Re-experiencing Colonial Williamsburg.


The historic area comprises 301 acres, which include 88 original 18th-century structures and hundreds of houses, shops, public buildings and outbuildings that have been reconstructed on their original foundations. Gardens are also plentiful, ranging from the formal splendor of the Governor's Palace to the utilitarian kitchen garden of the James Geddy site.

An overnight visit to the area was rare in my family, because Colonial Williamsburg was so close to Richmond. This weekend would provide an excellent opportunity to check out the legendary Williamsburg Inn, something I've wanted to do for years.

Opened in 1937, the Williamsburg Inn has been host to U.S. presidents, Queen Elizabeth II and the emperor and empress of Japan. Four years ago, the inn underwent a major renovation. Guest rooms were enlarged, and seating areas and marble baths were added to each.

Our room was splashed in pastel greens and mellow cream hues. Brocades covered the chairs and sofa. We discovered, much to our delight, that the floors in the marble bathrooms were heated — pleasant for cold feet. As we scoped out the lobby and sitting rooms scattered about, we saw handsome fireplaces, brass chandeliers and gilded mirrors embellishing each area. The ambience was comfortable and homelike, more reflective of a country estate than a large inn.

The staff suggested visiting the DeWitt Wallace Decorative Arts Museum, where we could wander through the exhibit "Treasures From the Abby Aldrich Rockefeller Folk Art Museum." The exhibition, which runs through December 2006, features more than 100 objects from Colonial Williamsburg's folk art collection.

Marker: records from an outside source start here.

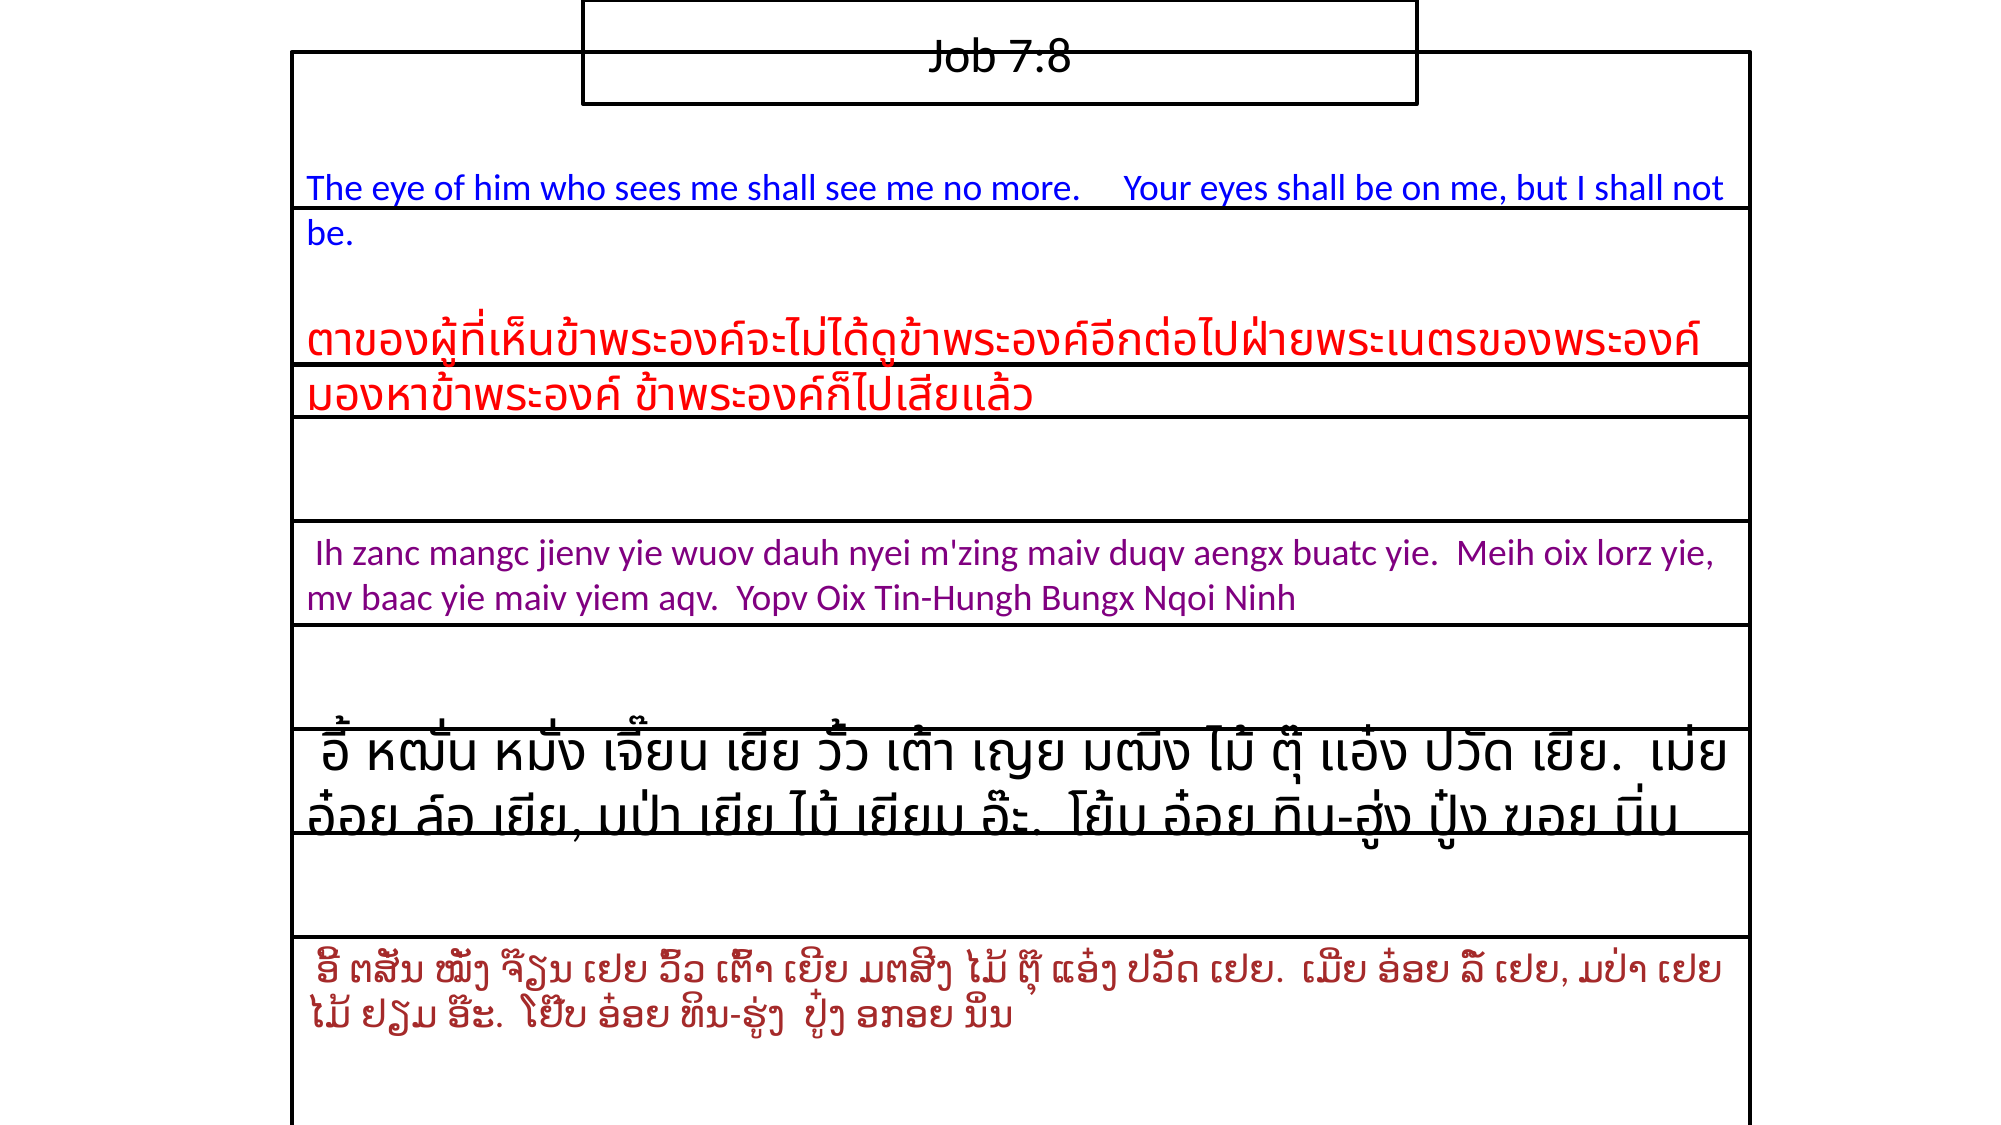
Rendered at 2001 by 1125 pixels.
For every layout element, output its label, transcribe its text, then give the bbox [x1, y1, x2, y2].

text_box ອີ້ ຕສັ່ນ ໝັ່ງ ຈ໊ຽນ ເຢຍ ວົ້ວ ເຕົ້າ ເຍີຍ ມຕສີງ ໄມ້ ຕຸ໊ ແອ໋ງ ປວັດ ເຢຍ. ເມີ່ຍ ອ໋ອຍ ລໍ໌ ເຢຍ, ມປ່າ ເຢຍ ໄມ້ ຢຽມ ອ໊ະ. ໂຢ໊ບ ອ໋ອຍ ທິນ-ຮູ່ງ ປູ໋ງ ອກອຍ ນິ່ນ [290, 831, 1752, 1125]
text_box The eye of him who sees me shall see me no more. Your eyes shall be on me, but I shall not be. [290, 50, 1752, 206]
text_box อี้ หฒั่น หมั่ง เจี๊ยน เยีย วั้ว เต้า เญย มฒีง ไม้ ตุ๊ แอ๋ง ปวัด เยีย. เม่ย อ๋อย ล์อ เยีย, มป่า เยีย ไม้ เยียม อ๊ะ. โย้บ อ๋อย ทิน-ฮู่ง ปู๋ง ฆอย นิ่น [290, 623, 1752, 831]
text_box ตา​ของ​ผู้​ที่​เห็น​ข้า​พระ​องค์​จะ​ไม่ได้​ดู​ข้า​พระ​องค์​อีก​ต่อไปฝ่าย​พระ​เนตร​ของ​พระ​องค์​มอง​หา​ข้า​พระ​องค์ ข้า​พระ​องค์​ก็​ไป​เสีย​แล้ว​ [290, 206, 1752, 415]
text_box Job 7:8 [581, 0, 1419, 50]
text_box Ih zanc mangc jienv yie wuov dauh nyei m'zing maiv duqv aengx buatc yie. Meih oix lorz yie, mv baac yie maiv yiem aqv. Yopv Oix Tin-Hungh Bungx Nqoi Ninh [290, 415, 1752, 623]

Later that afternoon, we considered eating dinner in one of the four taverns — Chowning's, Christiana Campbell's, Shields or King's Arms — found throughout the Historic Area. We decided instead to make a reservation at the Inn's Regency Room. We weren't disappointed.

From the moment we sat down to the time we said goodnight, the service was impeccable. We felt as though we had drifted back in time to the 1940s, when dining was an experience to be savored and big-band acts were the rage. We watched as families celebrating birthdays and anniversaries took the dance floor — often it was a child dancing with grandma or granddad. Little girls wore white gloves and fancy frocks. Young men were dressed in suits and ties. Our food, from the crabmeat Randolph appetizer (sautéed crabmeat, spinach and grilled country ham in a Creole mustard Dijonnaise sauce) to the pan-seared chicken scallopini, was heavenly. We ended our dining experience with a hazelnut-ice-cream cake blanketed in Kahl£a-spiked chocolate sauce. Perfecto.

The experience was so pleasing that we plan to go back for our own birthday celebrations — only this time, we'll take along our dancing partners.